Prompt »
From the line that holds "balises méta" to the last line of the data, copy everything exactly; leave out all the rest.

Input material »
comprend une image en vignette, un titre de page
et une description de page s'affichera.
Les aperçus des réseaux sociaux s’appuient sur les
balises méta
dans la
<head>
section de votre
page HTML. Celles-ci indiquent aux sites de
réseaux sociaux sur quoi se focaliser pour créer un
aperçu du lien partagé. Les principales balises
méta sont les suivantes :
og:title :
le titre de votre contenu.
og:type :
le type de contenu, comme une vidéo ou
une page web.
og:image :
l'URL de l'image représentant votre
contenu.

Response below »
balises méta
dans la
<head>
section de votre
page HTML. Celles-ci indiquent aux sites de
réseaux sociaux sur quoi se focaliser pour créer un
aperçu du lien partagé. Les principales balises
méta sont les suivantes :
og:title :
le titre de votre contenu.
og:type :
le type de contenu, comme une vidéo ou
une page web.
og:image :
l'URL de l'image représentant votre
contenu.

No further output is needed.